En realidad, no es ni lo uno, ni lo otro. Es algo aún mejor. Este cubo es un instrumento musical. Quien lo sostiene es Gabriel Montúfar, profesor de producción musical y sonido de la Universidad San Francisco de Quito.

“Le muevo para un lado y suena un bombo; le muevo para el otro y suena un bajo. Le pongo en otra posición y suena una voz y si vuelvo a moverlo se apaga la voz. De esta forma estoy ordenando que se activen o se desactiven distintos sonidos, que juntos funcionan” explica Montúfar.

Este cubo fue el desarrollo con el que Gabriel Montúfar obtuvo su maestría en diseño de sonido en la Universidad de Oregón. Funciona así: varios sensores interpretan el movimiento y la presión que el cubo recibe y los convierte en señales que viajan a un computador. Un programa informático reconoce esas señales y las transforma en diferentes sonidos. Hoy la tecnología es cada vez más accesible, y se vuelve una herramienta para componer música.

“Desde los años 50 –explica Montúfar– muchos artistas de música electrónica empezaron a experimentar con la tecnología. En ese entonces era mucho más difícil pues ésta no era accesible a cualquier persona. Dentro de las universidades se ha venido trabajando muchísimo en eso y hoy es mucho más común porque uno puede acceder a tecnología de bajo costo y a aprender a usarla muy fácilmente. Se la puede aplicar en cualquier rama de las artes que se quiera”.

Esta –como muchas investigaciones– no tiene un propósito utilitario inmediato, sino que su cometido es proponer algo diferente, porque en el mundo del arte, es preciso innovar, provocar y empujar los límites establecidos. Lo nuevo, lo diferente brinda a los artistas panoramas más amplios. Como músico Gabriel buscaba desarrollar nuevos sonidos.
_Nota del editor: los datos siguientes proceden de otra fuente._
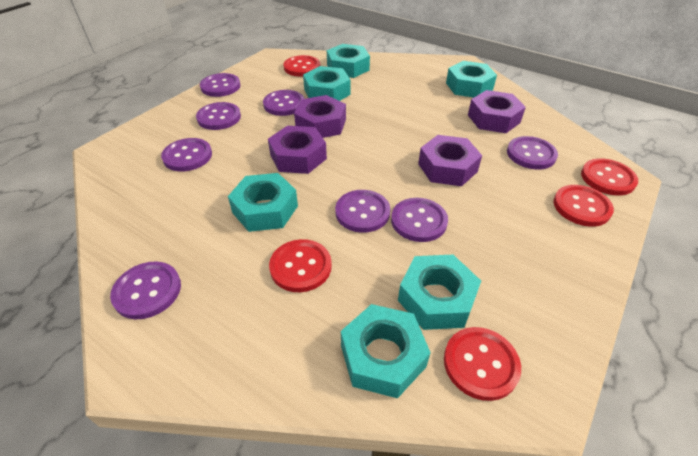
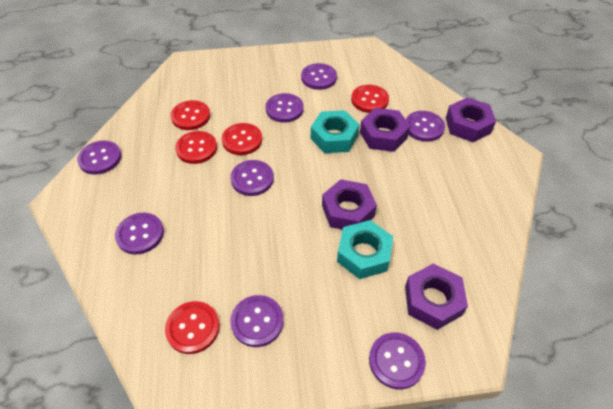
turquoise nut: [228,173,298,232] [303,66,350,101] [327,44,370,78] [341,304,431,398] [398,255,481,330] [446,61,497,98] = 6 -> [311,110,360,153] [337,220,393,279] = 2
“Lo que yo quiero hacer es hacer sonidos que sean a lo bestia y que alguien más oiga y diga ¡qué bestia! esta persona hace un sonido a lo bestia ¿cómo lo habrá hecho? y de alguna forma influenciar en el mundo profesional. Que mis cosas sí influencien y que la gente sepa que sí hay cómo romper límites” afirma.

El cubo ha sido incluido en varias composiciones electrónicas de Gabriel Montúfar y demuestra que la tecnología puede ser una gran aliada de la creatividad y del talento musical.